A deformation micromechanism refers to that working on lattice, grain, or crystal scale as opposed to a macromechanism beyond grains, crystals, and pores. For example, the nature of deformation on the grain scale in granular rocks is controlled by their textural properties. Typical granular rocks are made up of grains, pores, and cement. Deformation of such a medium involves a change of shape and size of these constitutive elements. Among these three elements, grains form the skeleton of a granular rock. The strength of this skeleton depends on the strength of constituting grains and the nature of cement supporting the grains. Grain mineral composition plays an important role in failure processes due to differences in shape, strength, susceptibility to pressure solution and cleavage, and chemical stability. Grains deform in three basic modes: (1) translation and rotation, (2) dissolution, and (3) internal strain dominated by elastic deformation or fracturing. Relative displacement and rotation of intact grains and fracturing of grains in porous sandstone are primarily controlled by the Hertzian grain-to-grain interaction (Zhang et al., 1990). Dissolution is generally dependent on the overburden thickness or the burial depth. If the stresses at grain contacts exceed the tensile strength of the grains or the fracture toughness in general, they break, leading to fragmentation and comminution, which are known as part of a cataclastic deformation.

Pores impact volumetric deformation and control the strength of rock (Dvorkin and Nur, 1996). They act as flaws and concentrate stresses that may lead to eventual failure by pore growth and coalescence (Berg, 1970; Antonellini et al., 1994a; Du Bernard et al., 2002) or pore collapse (Aydin, 1978; Curran and Corrall, 1979). In addition, pores store fluids and thus facilitate transmission of forces to the skeleton in high fluid pressure environments. It is well known, based on the effective stress law, that rocks under a high pore fluid pressure are considerably weaker (Hubbert and Rubey, 1959).

In summary, granular rocks under upper crustal conditions exhibit four fundamental micromechanical processes that characterize the failure modes and their structural products: Inter-grain sliding (grain translation and rotation also known as particulate flow), grain fracturing, pore volume change, and pressure solution. Grain fracturing results in grain size reduction and changes in pore volume which are the two quantities that can readily be identified and quantified. However, inter-grain movements are very difficult to detect in granular rock because of the lack of pre-existing markers.

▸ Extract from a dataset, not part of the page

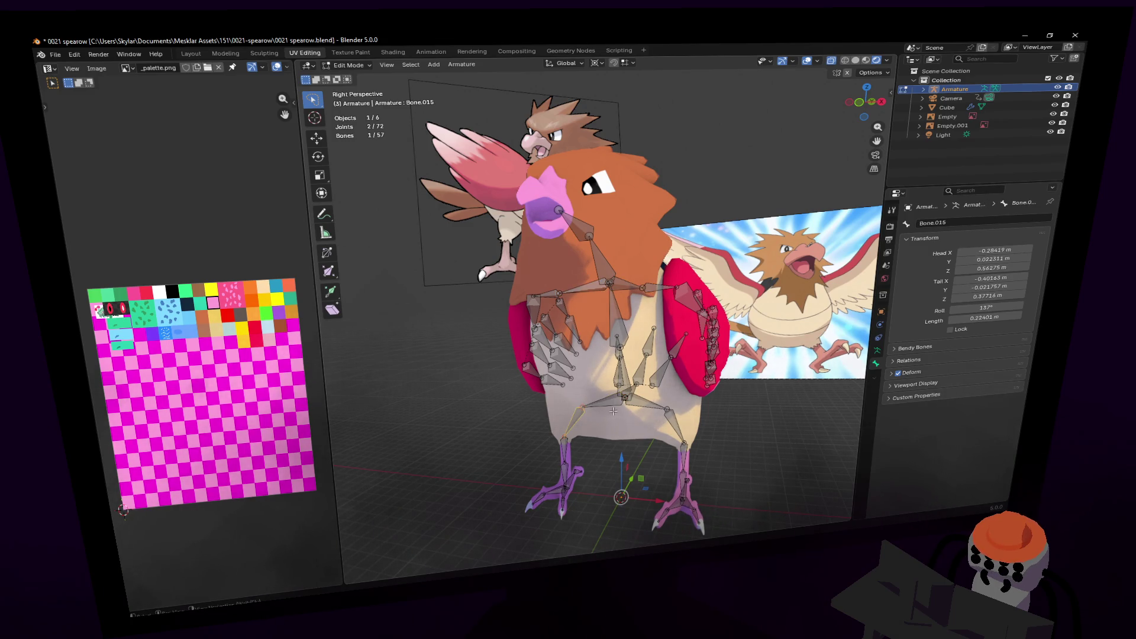
{"action": "left_click", "coordinate": [672, 423]}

In addition, all micromechanical processes are greatly influenced by diagenetic processes that affect the host rock properties. Cementation and dissolution control the amount, distribution, shape, and strength of cement and are therefore crucial in the failure processes in granular rocks (Bernabe et al., 1992; Dvorkin and Nur, 1996; and Bjorlykke, 2006). Cement exerts resistance to intergranular movement and distributes contact forces thereby reducing the stress concentration that is so critical for grain breakage (Shah and Wong, 1997; Wilson et al., 2003). With increasing burial depth and cementation, the deformation behavior of granular materials changes. A general trend is that failure structure changes from localized tabular mode to sharp discontinuity with increasing mechanical compaction and diagenetic porosity reduction. This corresponds to a switch from a contact-based Hertzian constitutive behavior to that of a distributed deformation controlled by the solid frame (Dvorkin and Nur, 1996). This trend in sediments and rocks can potentially be reversed by dissolution and removal of earlier pore cement leading to the creation of secondary porosity that may again instigate pore-controlled stress regimes and pore collapse mechanisms and a new phase of compactive deformation localization.